Gaétan Barrette, député du Parti libéral du Québec.

Photo : Radio-Canada

[Le prochain chef] devrait donc certainement être plus nationaliste, notamment dans la défense du français.

Gaétan Barrette, député libéral de La Pinière

Le ténor du Parti libéral du Québec juge aussi que les électeurs, même s’ils ont toujours raison au lendemain d’une élection, ont parfois la mémoire courte.

Ça envoie un message de satisfaction envers le gouvernement actuel. Ça envoie un message aussi assez clair que les gens ont oublié que ce gouvernement-là peut faire ce qu'il fait aujourd'hui parce qu'on a été là avant.

Le troisième lien, enjeu clé du vote?

Mardi après-midi, le ministre des Transports a déclaré que la victoire de Joëlle Boutin dans une circonscription de la capitale nationale était une indication de plus en faveur de la construction d’un 3e lien.

C'est un appui important que les gens de Jean-Talon donnent, dans une certaine mesure, au tunnel Québec-Lévis, a déclaré François Bonnardel, rappelant que la victoire de Joëlle Boutin mettait fin à une série de 18 victoires consécutives des libéraux dans Jean-Talon.

François Bonnardel, ministre des Transports du Québec.

François Bonnardel, ministre des Transports du Québec.

Photo : Radio-Canada

Selon lui, le score de Québec solidaire, troisième avec 16,9 % des voix, témoigne de l’appui à cet important projet d’infrastructure promis par la CAQ.

J'ai cru comprendre que Québec solidaire en avait fait un enjeu électoral.

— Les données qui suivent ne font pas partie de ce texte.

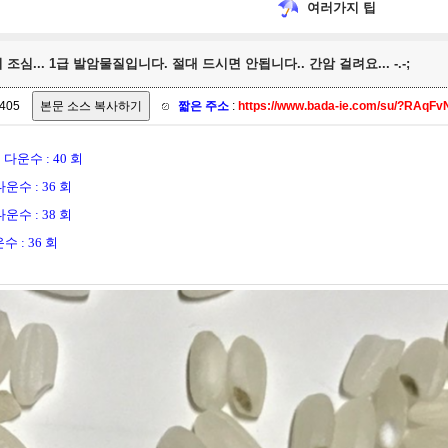
여러가지 팁
 조심... 1급 발암물질입니다. 절대 드시면 안됩니다.. 간암 걸려요... -.-;
405
짧은 주소
:
https://www.bada-ie.com/su/?RAq
B
다운수 : 40 회
다운수 : 36 회
다운수 : 38 회
수 : 36 회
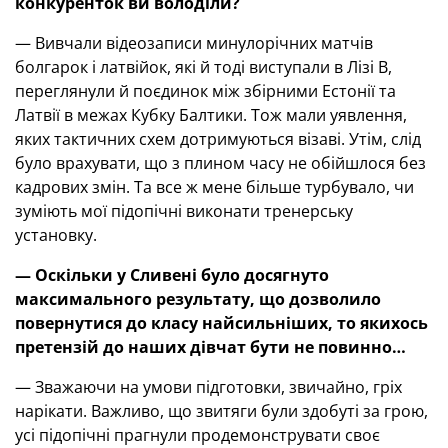
конкуренток ви володіли?
— Вивчали відеозаписи минулорічних матчів
болгарок і латвійок, які й тоді виступали в Лізі В,
переглянули й поєдинок між збірними Естонії та
Латвії в межах Кубку Балтики. Тож мали уявлення,
яких тактичних схем дотримуються візаві. Утім, слід
було врахувати, що з плином часу не обійшлося без
кадрових змін. Та все ж мене більше турбувало, чи
зуміють мої підопічні виконати тренерську
установку.
— Оскільки у Сливені було досягнуто
максимального результату, що дозволило
повернутися до класу найсильніших, то якихось
претензій до наших дівчат бути не повинно…
— Зважаючи на умови підготовки, звичайно, гріх
нарікати. Важливо, що звитяги були здобуті за грою,
усі підопічні прагнули продемонструвати своє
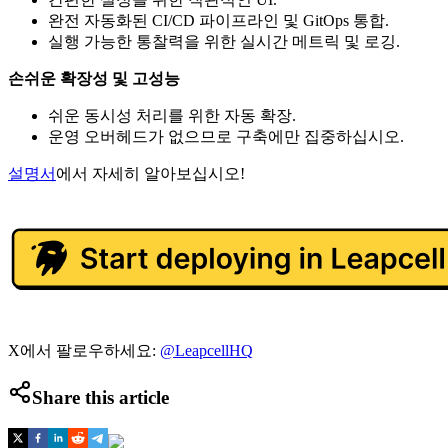
완전 자동화된 CI/CD 파이프라인 및 GitOps 통합.
실행 가능한 통찰력을 위한 실시간 메트릭 및 로깅.
손쉬운 확장성 및 고성능
쉬운 동시성 처리를 위한 자동 확장.
운영 오버헤드가 없으므로 구축에만 집중하십시오.
설명서
에서 자세히 알아보십시오!
X에서 팔로우하세요:
@LeapcellHQ
Share this article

À la fin, ils ont eu le résultat que vous connaissez très bien.

Chez Québec solidaire, le co-porte-parole Gabriel Nadeau-Dubois admet d’entrée de jeu que son parti a tenté de faire du 3e lien la question de l’urne.

C'est ce qu'on a tenté de faire et je pense qu'on n'y est pas arrivés. Ceci dit, c'est un projet qui reste largement controversé, il n'y a pas d'unanimité ni de consensus sur ce projet, affirme le député de Gouin.

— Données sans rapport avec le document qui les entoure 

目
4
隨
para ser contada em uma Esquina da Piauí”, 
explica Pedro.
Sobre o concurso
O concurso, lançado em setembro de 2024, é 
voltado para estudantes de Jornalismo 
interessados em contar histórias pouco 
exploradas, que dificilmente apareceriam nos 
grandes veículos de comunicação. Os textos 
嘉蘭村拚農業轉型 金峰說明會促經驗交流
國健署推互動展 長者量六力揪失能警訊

Les députés de Québec solidaire Gabriel Nadeau-Dubois et Manon Massé.

Les députés de Québec solidaire Gabriel Nadeau-Dubois et Manon Massé.

Photo : Radio-Canada

Selon lui, l’absence de bureaux de vote sur les campus, comme cela se fait lors des élections générales, a nui aux chances d’Olivier Bolduc.

On souhaitait causer la surprise, et pour arriver à faire ça, on avait besoin d'un vote massif de la part des jeunes. Ça ne s'est pas produit et c'est ce qui explique notre 3e place.

Difficile à Québec

Au Parti québécois, Pascal Bérubé n’a pas semblé si surpris de voir son candidat Sylvain Barrette terminer quatrième avec 9,3 % des voix.

On est déçus, c'est sûr, mais on a bien travaillé. On a fait ce qu'on pouvait, on savait que ça allait être difficile à Québec, admet Pascal Bérubé.

Pascal Bérubé, chef intérimaire du Parti québécois.

Pascal Bérubé, chef intérimaire du Parti québécois.

Photo : Radio-Canada

Le message envoyé est toutefois selon lui très clair à l’endroit des libéraux.

Les Québécois voulaient se débarrasser des libéraux depuis un bon bout de temps, et là ils ont vu qu'il en restait encore dans Jean-Talon, ils n'ont pas pris de chance, a-t-il lancé en mêlée de presse.